New York -- When businessmen first met under a tree in lower Manhattan to swap government debt and, inadvertently, create the New York Stock Exchange, Washington was located across Wall Street. Not the place, the president.
To celebrate the 200th anniversary of that meeting, the exchange last week began a yearlong party marked by the kind of flag-waving more commonly associated with elections. Bunting hung from balconies above the vast trading floor in the exchange's ornate headquarters and an in-house volunteer band, "The Upticks," sang patriotic songs.
The exchange had many reasons for good cheer. 1991 was a very good year on Wall Street. Investors and brokers have been making money. And the NYSE has received some important new listings, most notably by the conglomerate Berkshire Hathaway.
But there were some sour notes amid the exchange's celebration.
Mushrooming competition, the U.S. economy's slow growth, and conflicting desires of its own members have taken a toll on the exchange's position as the capital of capital. Its U.S. market share has withered, and price of membership on the exchange has fallen by almost a third since the 1987 market crash.
Meanwhile, new technology has sparked the growth of competing exchanges. Human beings, the backbone of the New York exchange for two centuries, have been squeezed out of other exchanges here and abroad.
At an exchange anniversary in the near future, the only sound may be one computer humming to another.
Despite such underlying concerns, the New York exchange retains some crucial characteristics that have made it the world's largest, most powerful exchange.
Many corporate executives, such as Berkshire Hathaway's Warren Buffet and others at Nike, Circuit City and Liz Claiborne, recently shifted trading in their company's shares from the automated market run by the National Association of Securities Dealers (NASD) to the NYSE. One reason: They believe the New York exchange provides -- as exchange officials always have argued -- the fairest pricing and deepest pool of participants.
Technical issues? Hardly. Fair pricing enables securities to be traded free of manipulation, at broadly held values -- characteristics of tremendous value to an economy and a society. For small investors, the NYSE provides the same prices and treatment that it accords to the largest customer.
Outside the New York exchange, buyer beware. Less visible markets, most notably those for municipal bonds, afford brokerage firms legal opportunities to sock small investors with miserable prices and collect huge trading profits.
How? With no central point for trades, there's no common bid. For example, some brokerages handle small municipal bond orders from retail customers by buying and selling from inventory. What value do they use? There's a lot of room for discretion.
The NASD market, which operates via a network of computers in thousands of brokerage offices, contends it offers pricing performance equal to the NYSE's. And many customers -- both companies and investors -- agree.
Still, a number of brokers at major firms, speaking anonymously on issues that would imperil their positions, say getting good prices on NASD market stocks for clients can require tussling with their own trading desks.
Why?

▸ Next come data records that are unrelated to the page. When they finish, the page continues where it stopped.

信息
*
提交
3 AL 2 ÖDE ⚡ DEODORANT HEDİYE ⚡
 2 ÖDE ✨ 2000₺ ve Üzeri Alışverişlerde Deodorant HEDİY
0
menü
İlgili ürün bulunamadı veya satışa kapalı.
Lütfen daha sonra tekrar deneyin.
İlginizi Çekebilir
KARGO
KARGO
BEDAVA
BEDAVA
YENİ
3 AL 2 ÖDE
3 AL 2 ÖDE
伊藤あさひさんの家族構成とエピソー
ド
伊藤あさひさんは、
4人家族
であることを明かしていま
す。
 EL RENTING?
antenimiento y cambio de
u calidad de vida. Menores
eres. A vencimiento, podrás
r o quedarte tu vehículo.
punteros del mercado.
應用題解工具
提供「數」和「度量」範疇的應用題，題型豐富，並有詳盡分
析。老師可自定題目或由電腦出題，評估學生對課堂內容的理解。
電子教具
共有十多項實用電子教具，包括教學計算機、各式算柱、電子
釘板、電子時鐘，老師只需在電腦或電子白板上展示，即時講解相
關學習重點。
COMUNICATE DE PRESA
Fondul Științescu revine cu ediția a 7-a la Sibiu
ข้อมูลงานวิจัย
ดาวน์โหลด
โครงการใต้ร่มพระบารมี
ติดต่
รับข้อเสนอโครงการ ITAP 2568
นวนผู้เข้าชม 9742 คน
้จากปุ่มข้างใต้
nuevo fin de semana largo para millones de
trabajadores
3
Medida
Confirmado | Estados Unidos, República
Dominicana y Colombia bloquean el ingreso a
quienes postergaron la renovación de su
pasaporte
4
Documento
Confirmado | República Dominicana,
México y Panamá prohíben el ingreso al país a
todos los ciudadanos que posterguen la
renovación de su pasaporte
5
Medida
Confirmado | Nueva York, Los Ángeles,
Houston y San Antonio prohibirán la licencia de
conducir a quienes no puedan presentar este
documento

Again, with no central market, traders can play sophisticated games. Orders can be delayed, or the occasionally wide spread between bid and asked prices can be exploited, boosting profitability for the firm.
For society, the issue is even more compelling.
Pricing is a key element in the allocation of resources. The ability of a market to efficiently and fairly bring together providers and users of capital determines control over vast segments of an economy -- including which areas are nurtured and which are shunned. The consequence of corrupt or inefficient markets: corrupt and inefficient economies.
When the NYSE began, tradeable securities were few and competition limited. It was more than a half-century before the first telegraph line was established, providing an advantage to the market closest to the largest concentration of business.
When better systems emerged, the New York exchange had a lock on trading in the shares of major companies.
Its scandals, arrogance and dispassionate juggling of corporate control were legendary. Even current exchange Chief Executive William H. Donaldson recalls that he was subject to the exchange's smugness back in 1959 when he sought to establish a firm, the now-prominent Donaldson Lufkin Jenrette. "They asked what I thought I was doing," he says.
Times, though, have changed.
The Securities and Exchange Commission passed a number of rules to undermine the exchange's exclusive hold on listings. Some investors prefer new systems or overseas markets where rules are more lax. And some firms use trading systems that take pricing data from the New York exchange, but don't charge the (( pennies-per-share transaction fees that would come with trading the exchange.